있을까 싶다 is a combined word that comes from 있다 and 싶다. Altogether that functions as a new verb. I think you can consider it a counterpart of "(I) want to see (you)" in English. According to 국립국어원, The primary verb of 있을까 싶다. is 있다. 싶다 acting as a secondary verb adds a negative meaning to the primary verb. In your example, the speaker doesn't think that there should necessarily be a person to turn on and off street lights and lights on the unmanned planet. 

(source: https://twitter.com/urimal365/status/484877624779370496 )


----------



## idialegre

Thanks to both of you. The meaning of the passage was clear enough to me, but I had never seen 싶다 used outside of the pattern Verb -고 싶다 (or Verb -고 싶어 하다.) I had no idea it could be used in other constructions.

As long as I'm asking about 싶다 and 싶어 하다, I have one more question: according to at least one of my Korean instruction books, one can use 싶다 for 1st and 2nd person subjects, but for 3rd person it should always be 싶어 하다, unless, for example, one is writing a book and is therefore , as an author, omniscient about the feelings and thoughts of all the characters.

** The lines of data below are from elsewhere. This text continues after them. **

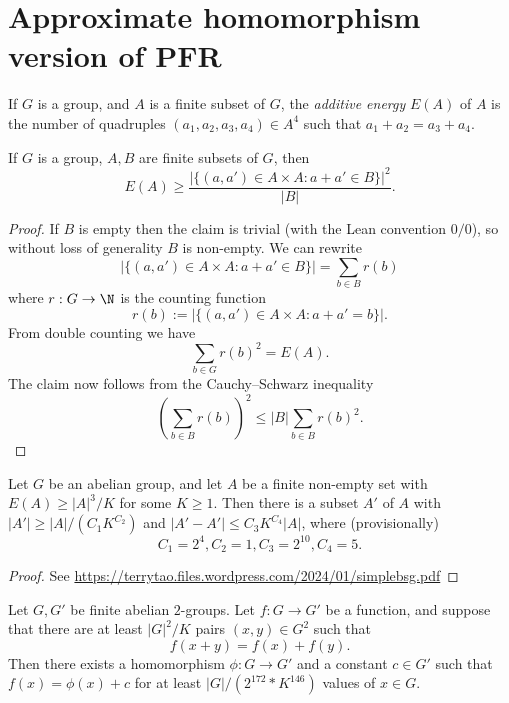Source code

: \chapter{Approximate homomorphism version of PFR}

\begin{definition}\label{energy-def}\leanok  If $G$ is a group, and $A$ is a finite subset of $G$, the \emph{additive energy} $E(A)$ of $A$ is the number of quadruples $(a_1,a_2,a_3,a_4) \in A^4$ such that $a_1+a_2 = a_3+a_4$.
\end{definition}

\begin{lemma}\label{cs-bound}\leanok  If $G$ is a group, $A,B$ are finite subsets of $G$, then
$$ E(A) \geq \frac{|\{ (a,a') \in A \times A: a+a' \in B \}|^2}{|B|}.$$
\end{lemma}

\begin{proof}\leanok  If $B$ is empty then the claim is trivial (with the Lean convention $0/0$), so without loss of generality $B$ is non-empty.  We can rewrite
$$ |\{ (a,a') \in A \times A: a+a' \in B \}| = \sum_{b \in B} r(b)$$
where $r: G \to \N$ is the counting function
$$ r(b) := |\{ (a,a') \in A \times A: a+a' = b \}|.$$
From double counting we have
$$ \sum_{b \in G} r(b)^2 = E(A).$$
The claim now follows from the Cauchy--Schwarz inequality
$$ (\sum_{b \in B} r(b))^2 \leq |B| \sum_{b \in B} r(b)^2.$$
\end{proof}

\begin{lemma}\label{bsg}\leanok Let $G$ be an abelian group, and let $A$ be a finite non-empty set with $E(A) \geq |A|^3 / K$ for some $K \geq 1$.  Then there is a subset $A'$ of $A$ with $|A'| \geq |A| / (C_1 K^{C_2})$ and $|A'-A'| \leq C_3 K^{C_4} |A|$, where (provisionally)
$$ C_1 = 2^4, C_2 = 1, C_3 = 2^{10}, C_4 = 5.$$
\end{lemma}

\begin{proof}\leanok See \url{https://terrytao.files.wordpress.com/2024/01/simplebsg.pdf}
\end{proof}

\begin{theorem}\label{approx-hom-pfr}\leanok Let $G,G'$ be finite abelian $2$-groups.
  Let $f: G \to G'$ be a function, and suppose that there are at least $|G|^2 / K$ pairs $(x,y) \in G^2$ such that
$$ f(x+y) = f(x) + f(y).$$
Then there exists a homomorphism $\phi: G \to G'$ and a constant $c \in G'$
such that $f(x) = \phi(x)+c$ for at least $|G| / (2 ^ {172} * K ^ {146})$ values of $x \in G$.
\end{theorem}

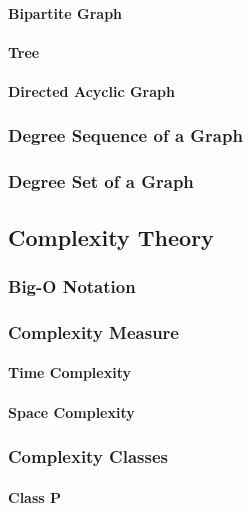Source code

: \documentclass[11pt]{article}
\begin{document}
            \paragraph{Bipartite Graph}
            \paragraph{Tree}
            \paragraph{Directed Acyclic Graph}

       \subsubsection{Degree Sequence of a Graph}

       \subsubsection{Degree Set of a Graph}

  \subsection{Complexity Theory}

       \subsubsection{Big-O Notation}

       \subsubsection{Complexity Measure}
           \paragraph{Time Complexity}
           \paragraph{Space Complexity}

       \subsubsection{Complexity Classes}
           \paragraph{Class P}
\end{document}
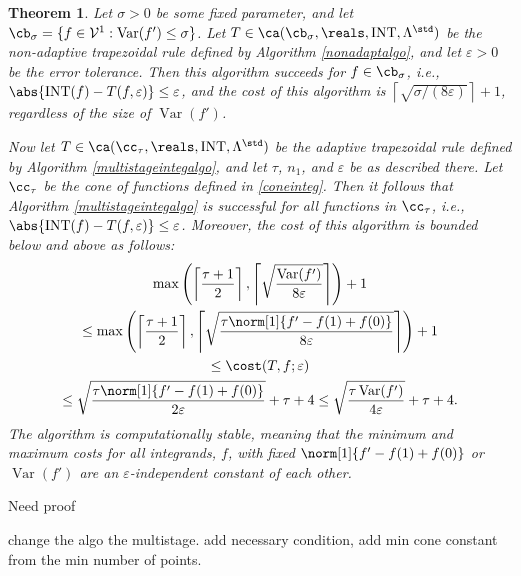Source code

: \documentclass{iitthesis}
\DeclareMathOperator{\Var}{Var}
\DeclareMathOperator{\INT}{INT}
\newtheorem{theorem}{Theorem}
\theoremstyle{definition}
\theoremstyle{remark}
\begin{document}
\begin{theorem} \label{multistageintegthm}
Let $\sigma >0$ be some fixed parameter, and let $\cb_{\sigma}=\{f \in  \mathcal{V}^{1} : \Var(f')\leq \sigma\}$. Let $T \in \ca(\cb_{\sigma}, \reals, \INT, \Lambda^{\std})$ be the non-adaptive trapezoidal rule defined by Algorithm \ref{nonadaptalgo}, and let $\varepsilon>0$ be the error tolerance. Then this algorithm succeeds for $f \in \cb_{\sigma}$, i.e., $\abs{\INT(f) - T(f,\varepsilon)} \le \varepsilon$, and the cost of this algorithm is $\left \lceil \sqrt{\sigma/(8\varepsilon)}\right \rceil + 1$, regardless of the size of $\Var(f')$.

Now let $T \in \ca(\cc_{\tau}, \reals, \INT, \Lambda^{\std})$ be the adaptive trapezoidal rule defined by Algorithm \ref{multistageintegalgo}, and let $\tau$, $n_1$, and $\varepsilon$ be as described there. Let $\cc_\tau$ be the cone of functions defined in \eqref{coneinteg}.  Then it follows that Algorithm \ref{multistageintegalgo} is successful for all functions in $\cc_{\tau}$,  i.e.,  $\abs{\INT(f) - T(f,\varepsilon)} \le \varepsilon$.  Moreover, the cost of this algorithm is bounded below and above as follows:
\begin{multline}
\max \left(\left \lceil\frac{\tau+1}{2} \right \rceil, \left \lceil \sqrt{\frac{ \Var(f')}{8\varepsilon}} \right \rceil \right) +1 \\
\le \max \left(\left \lceil\frac{\tau+1}{2} \right \rceil, \left \lceil \sqrt{\frac{\tau \norm[1]{f'-f(1)+f(0)}}{8\varepsilon}} \right \rceil \right) +1 \\
\le
\cost(T,f;\varepsilon) \\
\le \sqrt{\frac{\tau \norm[1]{f'-f(1)+f(0)}}{2\varepsilon}} + \tau + 4
\le \sqrt{\frac{\tau \Var(f') }{4\varepsilon}} + \tau + 4.
\end{multline}
The algorithm is computationally stable, meaning that the minimum and maximum costs for all integrands, $f$, with fixed $\norm[1]{f'-f(1)+f(0)}$ or $\Var(f')$ are an $\varepsilon$-independent constant of each other.
\end{theorem}

 Need proof

change the algo the multistage. add necessary condition, add min cone constant from the min number of points.
\end{document}
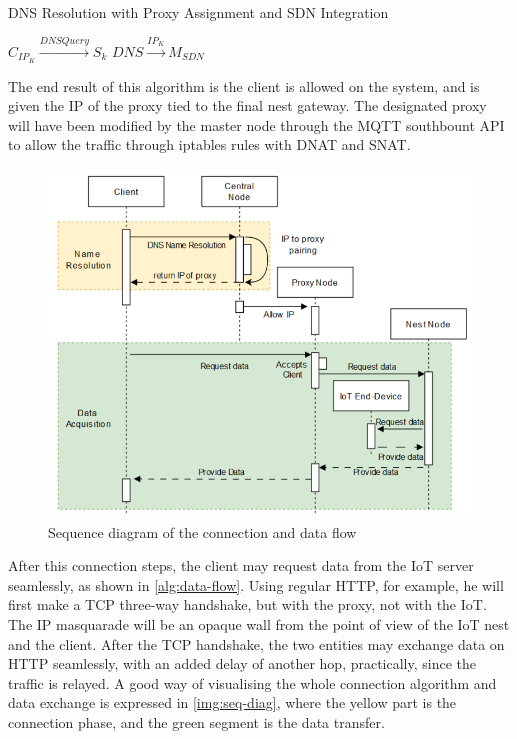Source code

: \begin{algorithm}[ht]
    \caption{DNS Resolution with Proxy Assignment and SDN Integration}
    \label{alg:dns-resolution}
    \LinesNotNumbered      %
    \vspace{6pt}
    $C_{IP_K} \xrightarrow{DNS Query} S_k$\;
    \vspace{2pt}
    $DNS \xrightarrow{IP_K} M_{SDN}$\;
    \vspace{2pt}
\end{algorithm}

The end result of this algorithm is the client is allowed on the system, and is given the IP of the proxy tied to the final nest gateway. The designated proxy will have been modified by the master node through the MQTT southbount API to allow the traffic through iptables rules with DNAT and SNAT.

\begin{figure}
    \centering
    \includegraphics[width=0.7\linewidth]{images/sequence_diagram.png}
    \caption{Sequence diagram of the connection and data flow}
    \label{img:seq-diag}
\end{figure}

After this connection steps, the client may request data from the IoT server seamlessly, as shown in \autoref{alg:data-flow}\cite{vladescu2025}. Using regular HTTP, for example, he will first make a TCP three-way handshake, but with the proxy, not with the IoT. The IP masquarade will be an opaque wall from the point of view of the IoT nest and the client. After the TCP handshake, the two entities may exchange data on HTTP seamlessly, with an added delay of another hop, practically, since the traffic is relayed. A good way of visualising the whole connection algorithm and data exchange is expressed in \autoref{img:seq-diag}\cite{vladescu2025}, where the yellow part is the connection phase, and the green segment is the data transfer.

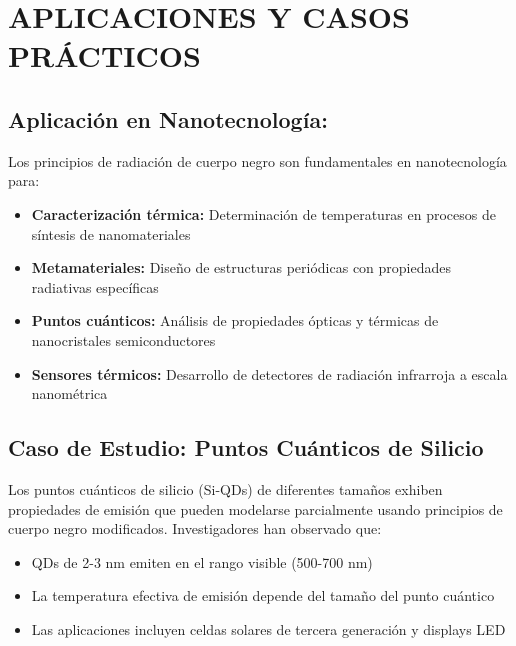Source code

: \documentclass[12pt,a4paper]{article}
\begin{document}
	\section{APLICACIONES Y CASOS PRÁCTICOS}
	
	\subsection{Aplicación en Nanotecnología:}
	
	Los principios de radiación de cuerpo negro son fundamentales en nanotecnología para:
	
	\begin{itemize}
		\item \textbf{Caracterización térmica:} Determinación de temperaturas en procesos de síntesis de nanomateriales
		\item \textbf{Metamateriales:} Diseño de estructuras periódicas con propiedades radiativas específicas
		\item \textbf{Puntos cuánticos:} Análisis de propiedades ópticas y térmicas de nanocristales semiconductores
		\item \textbf{Sensores térmicos:} Desarrollo de detectores de radiación infrarroja a escala nanométrica
	\end{itemize}
	
	\subsection{Caso de Estudio: Puntos Cuánticos de Silicio}
	
	Los puntos cuánticos de silicio (Si-QDs) de diferentes tamaños exhiben propiedades de emisión que pueden modelarse parcialmente usando principios de cuerpo negro modificados. Investigadores han observado que:
	
	\begin{itemize}
		\item QDs de 2-3 nm emiten en el rango visible (500-700 nm)
		\item La temperatura efectiva de emisión depende del tamaño del punto cuántico
		\item Las aplicaciones incluyen celdas solares de tercera generación y displays LED
	\end{itemize}
	
\end{document}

But it seems to me that I have heard and read 싶다 with the 3rd person many times. Has this rule gone out of style? Or was it wrong in the first place?


----------



## Kross

idialegre said:


> But it seems to me that I have heard and read 싶다 with the 3rd person many times. Has this rule gone out of style? Or was it wrong in the first place?


 The rule seems to be still good at least to me. I cannot think of exceptions right now. Can you show some of examples you have seen 싶다 with the 3rd party from?


----------



## mille gateaux

Hi, 
In this context, 싶다 has nothing to do with a meaning of wanting.
"certain phrase + 싶어..." means "thinking certain phrase"


----------



## idialegre

Kross said:


> The rule seems to be still good at least to me. I cannot think of exceptions right now. Can you show some of examples you have seen 싶다 with the 3rd party from?



Actually, I had a Korean textbook that simply didn't bother with the distinction. Perhaps it was saved for a later chapter. Anyway, thank you for answering my question!


----------



## idialegre

mille gateaux said:


> Hi,
> In this context, 싶다 has nothing to do with a meaning of wanting.
> "certain phrase + 싶어..." means "thinking certain phrase"



Thank you, mille gateaux. I never knew that 싶다 had this other meaning.


----------